Regarding YCR’s youth outreach events (of which Exodus knew the content), Ex-Gay Watch observes:
At least from this writer’ understanding, there didn’t seem to be any trace of orthodox Christian theology present ‚Äî just constant worship of a nebulous idol called “the law.” These are the extremes of our age, and Dean in particular seems never to have met a conspiracy theory too wild to be considered seriously.
Exodus hosted YCR because it shares much of YCR’s legalism and its abusive “scared straight” attitude toward sinners. How, one may ask, is Exodus legalistic?
- Exodus practices religious legalism when it hosts a punk-rock group that is notorious in Minnesota for its legalism and its arrogant hatred of “sinners.”
- Exodus practices religious legalism when it routinely cites proof-texted Bible verses to justify discrimination and harassment against LGBT people, regardless of what the U.S. Constitution says about individual rights or the freedom of religious minorities.

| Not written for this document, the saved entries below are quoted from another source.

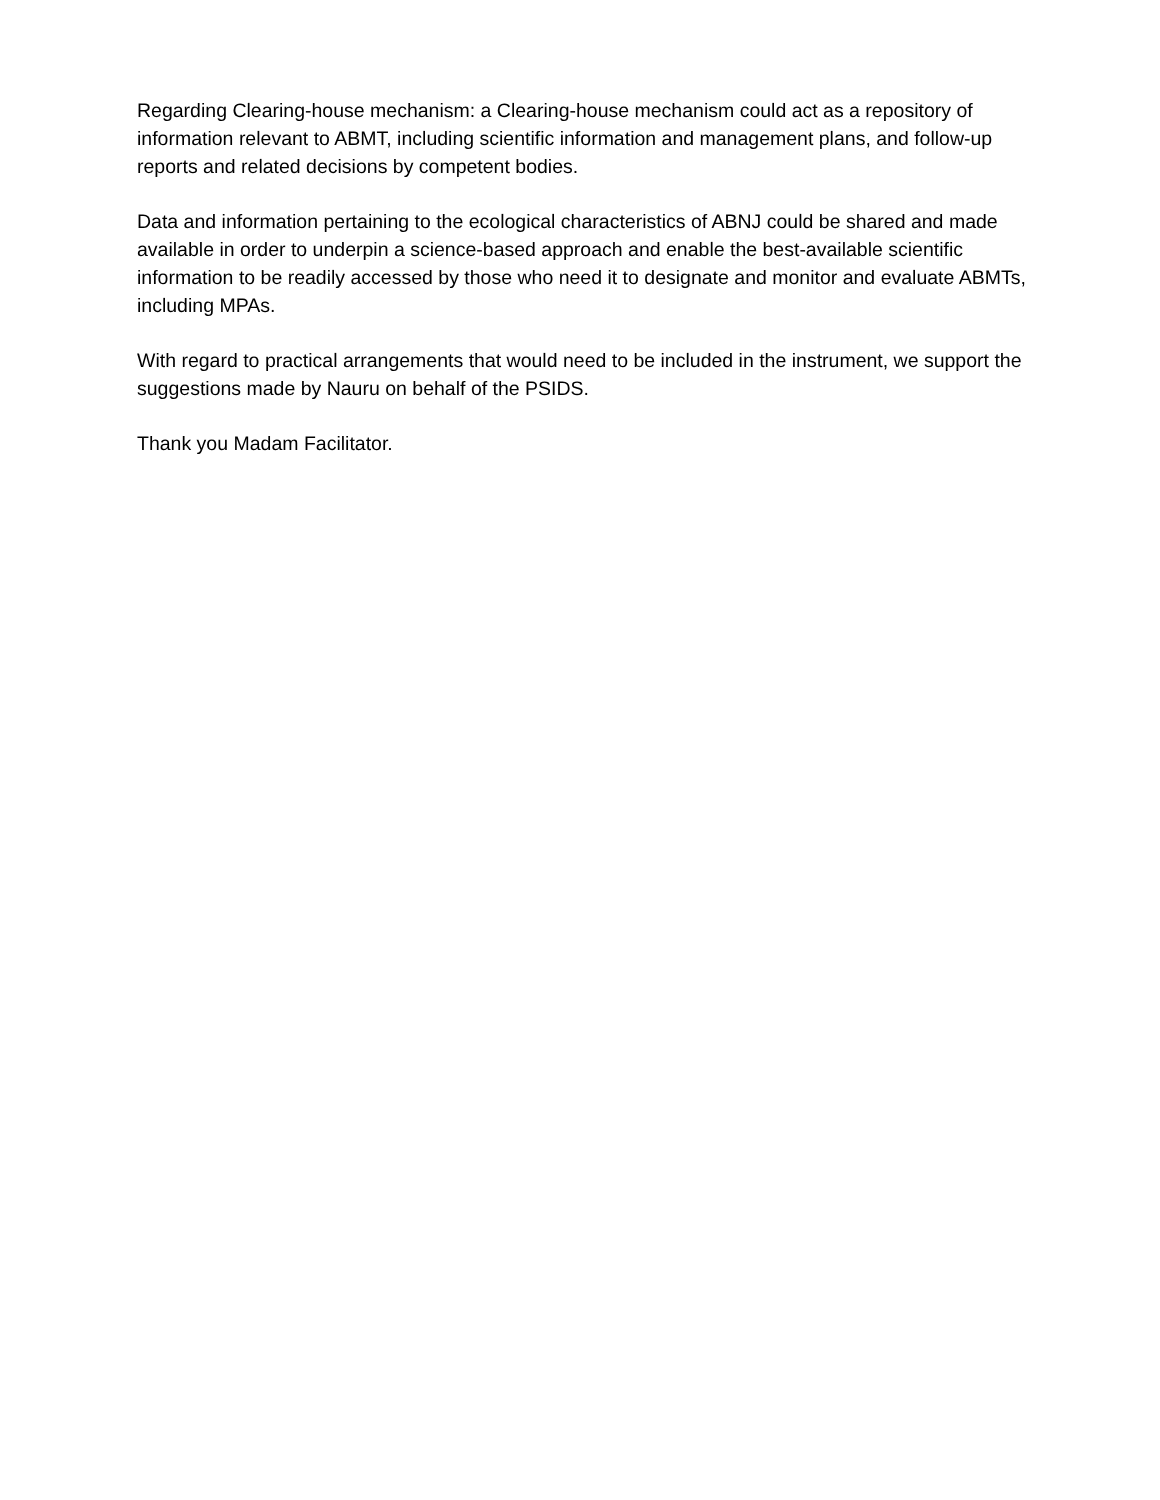Regarding Clearing-house mechanism: a Clearing-house mechanism could act as a repository of information relevant to ABMT, including scientific information and management plans, and follow-up reports and related decisions by competent bodies.
Data and information pertaining to the ecological characteristics of ABNJ could be shared and made available in order to underpin a science-based approach and enable the best-available scientific information to be readily accessed by those who need it to designate and monitor and evaluate ABMTs, including MPAs.
With regard to practical arrangements that would need to be included in the instrument, we support the suggestions made by Nauru on behalf of the PSIDS.
Thank you Madam Facilitator.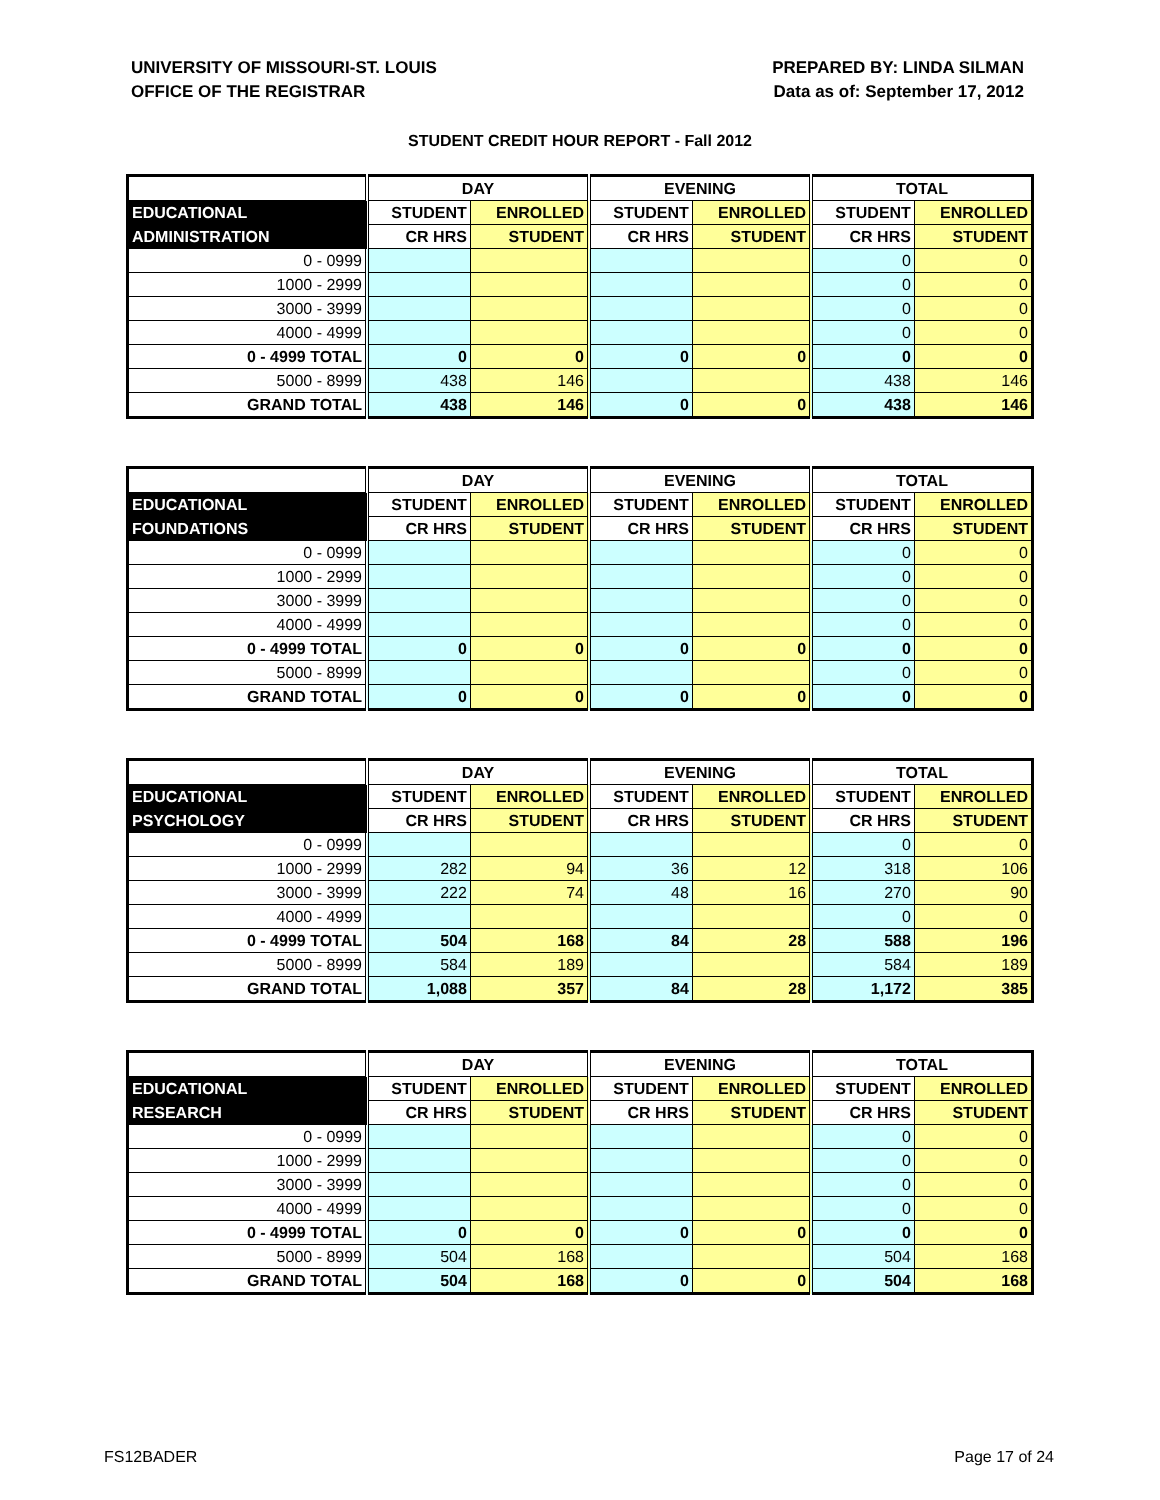UNIVERSITY OF MISSOURI-ST. LOUIS
OFFICE OF THE REGISTRAR
PREPARED BY: LINDA SILMAN
Data as of: September 17, 2012
STUDENT CREDIT HOUR REPORT - Fall 2012
| | DAY | | EVENING | | TOTAL | |
| --- | --- | --- | --- | --- | --- | --- |
| EDUCATIONAL | STUDENT | ENROLLED | STUDENT | ENROLLED | STUDENT | ENROLLED |
| ADMINISTRATION | CR HRS | STUDENT | CR HRS | STUDENT | CR HRS | STUDENT |
| 0 - 0999 | | | | | 0 | 0 |
| 1000 - 2999 | | | | | 0 | 0 |
| 3000 - 3999 | | | | | 0 | 0 |
| 4000 - 4999 | | | | | 0 | 0 |
| 0 - 4999 TOTAL | 0 | 0 | 0 | 0 | 0 | 0 |
| 5000 - 8999 | 438 | 146 | | | 438 | 146 |
| GRAND TOTAL | 438 | 146 | 0 | 0 | 438 | 146 |
| | DAY | | EVENING | | TOTAL | |
| --- | --- | --- | --- | --- | --- | --- |
| EDUCATIONAL | STUDENT | ENROLLED | STUDENT | ENROLLED | STUDENT | ENROLLED |
| FOUNDATIONS | CR HRS | STUDENT | CR HRS | STUDENT | CR HRS | STUDENT |
| 0 - 0999 | | | | | 0 | 0 |
| 1000 - 2999 | | | | | 0 | 0 |
| 3000 - 3999 | | | | | 0 | 0 |
| 4000 - 4999 | | | | | 0 | 0 |
| 0 - 4999 TOTAL | 0 | 0 | 0 | 0 | 0 | 0 |
| 5000 - 8999 | | | | | 0 | 0 |
| GRAND TOTAL | 0 | 0 | 0 | 0 | 0 | 0 |
| | DAY | | EVENING | | TOTAL | |
| --- | --- | --- | --- | --- | --- | --- |
| EDUCATIONAL | STUDENT | ENROLLED | STUDENT | ENROLLED | STUDENT | ENROLLED |
| PSYCHOLOGY | CR HRS | STUDENT | CR HRS | STUDENT | CR HRS | STUDENT |
| 0 - 0999 | | | | | 0 | 0 |
| 1000 - 2999 | 282 | 94 | 36 | 12 | 318 | 106 |
| 3000 - 3999 | 222 | 74 | 48 | 16 | 270 | 90 |
| 4000 - 4999 | | | | | 0 | 0 |
| 0 - 4999 TOTAL | 504 | 168 | 84 | 28 | 588 | 196 |
| 5000 - 8999 | 584 | 189 | | | 584 | 189 |
| GRAND TOTAL | 1,088 | 357 | 84 | 28 | 1,172 | 385 |
| | DAY | | EVENING | | TOTAL | |
| --- | --- | --- | --- | --- | --- | --- |
| EDUCATIONAL | STUDENT | ENROLLED | STUDENT | ENROLLED | STUDENT | ENROLLED |
| RESEARCH | CR HRS | STUDENT | CR HRS | STUDENT | CR HRS | STUDENT |
| 0 - 0999 | | | | | 0 | 0 |
| 1000 - 2999 | | | | | 0 | 0 |
| 3000 - 3999 | | | | | 0 | 0 |
| 4000 - 4999 | | | | | 0 | 0 |
| 0 - 4999 TOTAL | 0 | 0 | 0 | 0 | 0 | 0 |
| 5000 - 8999 | 504 | 168 | | | 504 | 168 |
| GRAND TOTAL | 504 | 168 | 0 | 0 | 504 | 168 |
FS12BADER Page 17 of 24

- And Exodus practices religious legalism when it uses word games to dance around its responsibility for hosting the group — and for its “ministry” guidelines which encourage affiliation with abusive organizations and counselors.
For all his belated and elliptical criticism of the kill-the-gays group, Thomas declines to oppose antigay discrimination and imprisonment. He does not criticize either LWCC or Exodus representative Janet Boynes — a key ally in Exodus HQ’s battle against inclusion of sexual orientation in hate-crime laws — for hosting a notorious hate group, nor does he demand change in Exodus affiliate guidelines for hosted events.
At Exodus, no one is ever held responsible — except, of course, the supposed homosexual sympathizers who expose Exodus’ wrongdoing.